Another example where the escalation moves farther up into an all-out CSIRT response can start very simply with an audit of active directory credentials. In this case, a server administrator with access management responsibilities is conducting a semi-annual audit of administrator credentials. During the audit, they identify three new administrator user accounts that do not tie to any known access rights. After further digging, they determine that these user accounts were created within several hours of each other and were created over a weekend. The server administrator contacts the CSIRT for investigation.
The CSIRT analyst looks at the situation and determines that a compromise may have happened. The CSIRT member directs the server administrator to check event logs for any logins using those administrator accounts. The server administrator identifies two logins, one on a database server and another on a web server in the DMZ. The CSIRT analyst then directs the network administrator assigned to the CSIRT to examine network traffic between the SQL database and the web server. Also, based on the circumstances, the CSIRT analyst escalates this to the CSIRT coordinator and informs them of the situation. The CSIRT coordinator then begins the process of engaging other CSIRT core team and technical support members to assist.
After examining the network traffic, it is determined that an external threat actor has compromised both systems and is in the process of exfiltrating the customer database from the internal network. At this point, the CSIRT coordinator identifies this as a high-level incident and begins the process of bringing support personnel into a briefing. As this incident has involved the compromise of customer data, the CSIRT support personnel such as marketing or communications and legal need to become involved. If more resources are required, the CSIRT coordinator will take the lead on making that decision.

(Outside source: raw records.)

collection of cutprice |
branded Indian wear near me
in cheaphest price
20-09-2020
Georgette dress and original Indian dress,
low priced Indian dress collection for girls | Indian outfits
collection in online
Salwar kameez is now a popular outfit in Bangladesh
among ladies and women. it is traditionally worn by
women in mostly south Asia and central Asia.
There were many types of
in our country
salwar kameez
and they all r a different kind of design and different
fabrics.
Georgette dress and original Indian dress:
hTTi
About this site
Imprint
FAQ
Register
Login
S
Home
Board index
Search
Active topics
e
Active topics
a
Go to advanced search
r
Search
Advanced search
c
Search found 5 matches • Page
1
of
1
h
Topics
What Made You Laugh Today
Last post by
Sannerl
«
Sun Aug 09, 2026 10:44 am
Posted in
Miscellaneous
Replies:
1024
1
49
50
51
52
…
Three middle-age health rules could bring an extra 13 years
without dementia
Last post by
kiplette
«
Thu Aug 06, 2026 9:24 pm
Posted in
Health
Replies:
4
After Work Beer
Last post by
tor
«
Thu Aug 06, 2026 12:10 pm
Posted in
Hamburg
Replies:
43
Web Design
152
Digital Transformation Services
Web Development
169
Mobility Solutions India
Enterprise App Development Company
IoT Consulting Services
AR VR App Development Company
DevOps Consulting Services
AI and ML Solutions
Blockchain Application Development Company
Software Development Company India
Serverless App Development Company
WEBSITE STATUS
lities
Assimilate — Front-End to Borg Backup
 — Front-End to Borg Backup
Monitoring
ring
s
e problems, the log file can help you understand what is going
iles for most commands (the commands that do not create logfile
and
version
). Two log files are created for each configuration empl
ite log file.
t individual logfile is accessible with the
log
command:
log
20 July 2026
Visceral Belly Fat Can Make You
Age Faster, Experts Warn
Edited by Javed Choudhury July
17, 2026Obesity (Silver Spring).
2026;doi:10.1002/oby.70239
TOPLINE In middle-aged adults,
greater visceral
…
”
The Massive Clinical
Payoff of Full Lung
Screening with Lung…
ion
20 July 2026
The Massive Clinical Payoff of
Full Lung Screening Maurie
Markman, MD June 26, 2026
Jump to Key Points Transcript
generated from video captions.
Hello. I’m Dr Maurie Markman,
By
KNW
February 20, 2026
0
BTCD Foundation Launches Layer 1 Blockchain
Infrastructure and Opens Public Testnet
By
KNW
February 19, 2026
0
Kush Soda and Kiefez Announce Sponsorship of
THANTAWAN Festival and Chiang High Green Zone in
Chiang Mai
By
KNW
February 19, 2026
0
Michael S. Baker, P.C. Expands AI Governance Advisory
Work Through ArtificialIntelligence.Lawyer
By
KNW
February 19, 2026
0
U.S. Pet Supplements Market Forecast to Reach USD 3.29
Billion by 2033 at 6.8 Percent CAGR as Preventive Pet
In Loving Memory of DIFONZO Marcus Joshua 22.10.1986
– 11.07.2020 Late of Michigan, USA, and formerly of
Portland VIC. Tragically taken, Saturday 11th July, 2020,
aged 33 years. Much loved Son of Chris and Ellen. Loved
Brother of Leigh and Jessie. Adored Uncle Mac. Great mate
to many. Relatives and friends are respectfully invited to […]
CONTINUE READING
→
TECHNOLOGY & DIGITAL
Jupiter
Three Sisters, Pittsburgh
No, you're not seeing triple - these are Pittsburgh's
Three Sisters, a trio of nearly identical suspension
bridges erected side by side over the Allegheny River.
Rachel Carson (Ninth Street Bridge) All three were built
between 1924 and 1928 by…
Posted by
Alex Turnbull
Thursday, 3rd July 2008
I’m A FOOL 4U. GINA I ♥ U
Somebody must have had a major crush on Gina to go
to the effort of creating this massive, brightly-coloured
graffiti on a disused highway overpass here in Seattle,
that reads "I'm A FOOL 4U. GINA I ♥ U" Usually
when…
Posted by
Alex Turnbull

The escalation procedures are created to ensure that the appropriate individuals have the proper authority and training to call upon resources when needed. The escalation procedures should also address the involvement of other personnel outside the core CSIRT members based on the severity of the incident. One of the critical functions of the escalation procedures is to clearly define what individuals have the authority to declare anomalous activity an incident. The escalation procedures should also address the involvement of other personnel outside the core CSIRT members, based on the severity of the incident.